Royal Gardener Sennejem arrived at the portal of Abu’s large apartment as Ra, the sun, was leaving Egypt. He stood before a tall door carved of imported cedar. Abu’s pet baboon, Huni, heard him before he knocked, and began to whimper as the aged Butler Farafra shuffled his way toward the door.
When the door opened, Sennejem handed Farafra a basket of ripe figs, saying, “These are for Huni.” The butler nodded, bowed as deep as his old body allowed, then with a scrawny arm silently offered Sennejem entrance.
The cool rooms, like all the royal apartments, were insulated from the heat of the desert with massively thick walls of whitewashed mud brick. As soon as the astrologer saw Sennejem, without greeting him, he stood and clapped his hands. Four lean attendants stood at attention. Pulling his rotund frame tall, Abu boomed his food order, while the men listened in earnest:
“Two knuckles of Suti beef, four pigeons, a crock of goat cheese, and a cone of bread. A pot of olives and bunches of mint, parsley and dill. Bring green onions and radishes, too. Choose the ripest melon and don’t forget honey cakes.” Abu then welcomed Sennejem and sat back down.
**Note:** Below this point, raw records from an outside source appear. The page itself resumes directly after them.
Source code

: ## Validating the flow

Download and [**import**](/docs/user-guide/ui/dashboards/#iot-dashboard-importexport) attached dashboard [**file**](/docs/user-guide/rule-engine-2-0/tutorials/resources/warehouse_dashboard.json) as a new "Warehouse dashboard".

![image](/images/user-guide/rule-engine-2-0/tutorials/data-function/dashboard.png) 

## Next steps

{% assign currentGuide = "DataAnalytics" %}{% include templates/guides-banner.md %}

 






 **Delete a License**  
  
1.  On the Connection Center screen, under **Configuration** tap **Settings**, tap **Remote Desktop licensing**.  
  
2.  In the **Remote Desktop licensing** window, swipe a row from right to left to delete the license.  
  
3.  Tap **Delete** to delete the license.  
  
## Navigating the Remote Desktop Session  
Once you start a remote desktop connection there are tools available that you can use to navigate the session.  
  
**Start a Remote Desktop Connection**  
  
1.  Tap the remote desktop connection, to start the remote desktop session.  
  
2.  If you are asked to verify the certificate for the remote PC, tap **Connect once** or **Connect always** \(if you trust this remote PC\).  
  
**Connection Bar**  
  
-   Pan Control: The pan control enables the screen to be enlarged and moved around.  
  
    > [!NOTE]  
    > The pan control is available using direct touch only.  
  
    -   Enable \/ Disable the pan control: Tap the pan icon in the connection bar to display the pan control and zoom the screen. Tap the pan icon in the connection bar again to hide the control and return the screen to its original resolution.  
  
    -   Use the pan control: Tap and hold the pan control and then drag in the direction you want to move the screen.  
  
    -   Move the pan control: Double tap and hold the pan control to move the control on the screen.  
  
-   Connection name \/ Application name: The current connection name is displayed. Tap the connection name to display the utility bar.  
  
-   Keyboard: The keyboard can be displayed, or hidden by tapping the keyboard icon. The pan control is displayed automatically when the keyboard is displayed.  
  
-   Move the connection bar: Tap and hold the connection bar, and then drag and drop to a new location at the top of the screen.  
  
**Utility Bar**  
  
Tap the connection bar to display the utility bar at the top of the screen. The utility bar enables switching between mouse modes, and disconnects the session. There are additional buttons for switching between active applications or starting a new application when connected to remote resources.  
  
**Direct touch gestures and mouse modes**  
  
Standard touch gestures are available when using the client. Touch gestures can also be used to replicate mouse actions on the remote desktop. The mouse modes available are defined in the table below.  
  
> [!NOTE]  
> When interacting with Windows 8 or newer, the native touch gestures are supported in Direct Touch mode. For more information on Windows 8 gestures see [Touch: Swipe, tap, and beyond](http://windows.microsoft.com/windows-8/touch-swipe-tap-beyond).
Dining with Abu was a sumptuous experience, because the food came from Pharaoh’s kitchen. Sennejem had grown excited when “Suti beef” was mentioned. It was prized meat, reserved mainly for the court, and was from cattle grown on a huge estate that Pharaoh had given Royal Astrologer Suti. (The latter, together with his twin, Hor, had been designated royal architects at a young age. Pharaoh was generous to twins for the good omens they portended.)
Abu turned to his butler and said, “We have sma, do we not?” Sma was blended wine of preferred vintages, found only in Pharaoh’s cellar. How Abu got sma wine for his table, Sennejem did not ask. Farafra nodded that they did have the wine, then motioned the four attendants to fetch the food order from the royal kitchen, some three hundred yards away. They took off running, empty baskets in hand.